Monday, August 27, 2012

Transit: the Money Game

A portion of downtown Toronto TTC service. Copyright the Toronto Transit Commission, 2012.

The TTC, despite its warts (or perhaps, because of its warts) holds a special place in Toronto. A city institution, the sheer coverage of the transit system is pretty amazing from a bird's eye view perspective. With three (and a "RT" half) Subway lines, 11 streetcar lines, and over 150 bus routes, it can push a lot of people around the city.

However, such extensive coverage comes at a steep cost; the TTC's annual operating budget is about $1.5 billion dollars, and the TTC only brings in about two thirds of that in revenue (i.e. box fare and advertisement). The rest comes from the City of Toronto Operating Budget, costing the city approximately $400 million. For reference (and as a nod to my girlfriend's hometown), this is about three times the total operational of the City of Saint John.

Every year, the question about how to pay for the service flares up. Without some sort of subsidy from the province (and there is little indication there will be one anytime in the near future), the city struggles with fulfilling its provincial mandate to provide service, maintaining the existing fleet, and not ticking off taxpayers across the city with a property tax increase. For reference (by my rough calculations, using a handy calculator the Toronto Star put on its website last year), if the City of Toronto had to come up with $400 million for their budget through property taxes, it would result in an increase of over 15% (probably closer to 17.5%). Even the safest NDP ridings in Toronto would probably see their respective left-wing councillors publicly torn in half.

But there is another perspective on it too; I remember we had a guest speaker in one of my planning classes once who was a transit advocate. He made the intriguing point that if we "treated transit like we treat our police and firefighters" we wouldn't be having a transit conversation; we'd be full steam ahead on creating new transit routes and improving our crumbling infrastructure. Alas, public transit brings images of crowded vehicles and delays, whereas police and firefighters conjure images of grief and loss; it's any wonder why transit remains a hard topic to agree on in any city (let alone Toronto).

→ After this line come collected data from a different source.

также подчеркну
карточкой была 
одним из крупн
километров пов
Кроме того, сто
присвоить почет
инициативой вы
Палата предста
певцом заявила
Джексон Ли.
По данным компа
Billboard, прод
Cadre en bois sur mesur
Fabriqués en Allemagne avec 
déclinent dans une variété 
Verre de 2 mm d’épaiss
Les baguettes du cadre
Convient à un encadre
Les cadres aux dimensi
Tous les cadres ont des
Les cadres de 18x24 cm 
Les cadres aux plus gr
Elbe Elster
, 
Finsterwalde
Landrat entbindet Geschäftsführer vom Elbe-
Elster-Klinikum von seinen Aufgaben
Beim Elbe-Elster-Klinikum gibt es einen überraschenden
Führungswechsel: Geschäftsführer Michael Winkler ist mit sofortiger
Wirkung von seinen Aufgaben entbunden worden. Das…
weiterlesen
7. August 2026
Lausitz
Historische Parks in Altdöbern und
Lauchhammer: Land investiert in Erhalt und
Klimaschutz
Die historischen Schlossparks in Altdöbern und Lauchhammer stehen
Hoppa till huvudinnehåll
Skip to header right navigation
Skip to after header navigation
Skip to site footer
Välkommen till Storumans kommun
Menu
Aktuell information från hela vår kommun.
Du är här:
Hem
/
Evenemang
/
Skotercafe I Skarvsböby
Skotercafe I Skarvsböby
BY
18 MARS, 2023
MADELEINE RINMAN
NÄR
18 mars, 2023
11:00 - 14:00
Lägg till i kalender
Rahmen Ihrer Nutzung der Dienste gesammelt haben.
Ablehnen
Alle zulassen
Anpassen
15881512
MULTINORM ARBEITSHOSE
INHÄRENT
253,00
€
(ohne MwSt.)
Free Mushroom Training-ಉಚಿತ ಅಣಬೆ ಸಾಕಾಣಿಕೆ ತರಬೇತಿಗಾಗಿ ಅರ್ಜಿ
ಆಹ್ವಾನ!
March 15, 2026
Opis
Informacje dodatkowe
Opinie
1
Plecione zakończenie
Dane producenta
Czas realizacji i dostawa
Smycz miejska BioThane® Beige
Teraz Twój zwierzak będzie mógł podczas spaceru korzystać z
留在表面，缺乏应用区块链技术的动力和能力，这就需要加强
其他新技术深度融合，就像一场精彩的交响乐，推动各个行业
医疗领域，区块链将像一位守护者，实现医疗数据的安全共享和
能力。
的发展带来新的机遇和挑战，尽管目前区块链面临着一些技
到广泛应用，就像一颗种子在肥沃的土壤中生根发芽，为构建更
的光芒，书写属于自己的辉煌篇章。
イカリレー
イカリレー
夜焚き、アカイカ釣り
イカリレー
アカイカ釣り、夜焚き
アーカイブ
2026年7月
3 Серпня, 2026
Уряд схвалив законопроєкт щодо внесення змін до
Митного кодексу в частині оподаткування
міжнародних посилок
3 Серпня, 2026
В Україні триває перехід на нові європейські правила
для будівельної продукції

At the end of the day however, that $400 million has to come from somewhere. There are a number of "solutions" to addressing the budget gap (outside of cutting services), but most of them aren't pretty (and to be clear, there isn't necessarily one clear solution):

1. Raise TTC fares. This has been one of the strategies that the TTC has taken in order to pay for its operation. Fare raises of 10 to 25 cents every couple of years can meet inflation and contribute to infrastructure repair. The downside however, is such fare increases hits TTC riders directly, leaving low-wage, unemployed, or fixed income riders in a lurch. It also discourages ridership, potentially driving people into using their personal vehicles (or not taking trips at all).

2. Implement transit "zones". Many other transit systems do this. Effectively, the problem with a "flat rate" TTC fare is that it punishes "short" riders, and subsidizes "long" (or poorly utilized) riders. Implementing a "zone" (where a rider would pay an additional fee to cross it) would cause riders to pay a fee that more accurately represents the cost of carrying them. However, logistics aside, this could hurt the people who need public transit it the most: the people who live in suburban Toronto. If we view transit as a means to get people from place A to place B, forcing suburban riders (many of whom are from the poorest areas of the city) to pay or use their own vehicles more makes poor sense.

3. Implement a tax to pay for it. The goal here is to penalize vehicle use, and use the revenue gained to pay for transit. The City of Toronto has four ways it could potentially do this. The first is to use their special taxation powers to levy a tax on vehicle ownership. There actually used to be a "vehicle registration tax" of $60 here in Toronto (it brought in about $64 million annually). That was scrapped by the current administration. A second alternative would be a parking tax, where - as the name suggests - people would pay more to park in Toronto (it has been suggested that such a tax would bring in an estimated $90 million). A third option would be some sort of road toll such as a "congestion charge" on some of Toronto's busiest highways (the Don Valley Parkway - DVP - and the Gardiner Expressway). Finally, some sort of additional tax (either on gas or a sales tax) could generate a lot of new revenue. These last three options are suggested to have the potential to bring in at least a billion dollars each.

There are many logistical issues to be concerned about, however. For example if you were to put a toll on the DVP, what would be the alternatives that a driver could take? Pushing the traffic onto another highway may have unintended consequences (such as creating congestion elsewhere), but more importantly, would there be a reliable transit alternative? Certainly, the Yonge subway line is packed as it is. There are also constitutional issues to work around; Toronto has neither the authority to implement a "gas" tax, nor a sales tax. It would require provincial permission for both, dangerous territory for a provincial government with many other big cities (such as Ottawa, Peel, and Hamilton) come looking for money too.

Still, my position is that the provincial government needs to start taking some serious responsibility in funding transit. While any government would be squeamish at increasing sales tax when they're trying to recover from a recession, the costs of not doing so are potentially much, much higher. I won't regale you, the reader, with the annual cost to cities (and the province itself) that is incurred by traffic congestion, nor will I bandy some numbers around about the cost to the environment and human life, nor will I remind you how expensive oil is getting (and therefore the need to reduce the amount society uses).

The bottom line is that if the government is in the business of moving people, it has to pony up the cash to pay for the infrastructure (and critically, the ongoing maintenance, a figure too often lost in transit debates) to move people. Getting people off the road and into buses, trains, and subways requires giving people reasons to use transit: frequent service, quality service, and reliable service. These things cost money, money the province can get. The best thing a provincial government could do is to use the tax space that the Harper government created to start investing in the future of cities. And I mean all cities within their jurisdiction, not just us mugs in Toronto.

Safe, reliable, clean public transit is critical to the future of our cities; the longer we wait, the more expensive it will be to clean up the mess that their absence causes.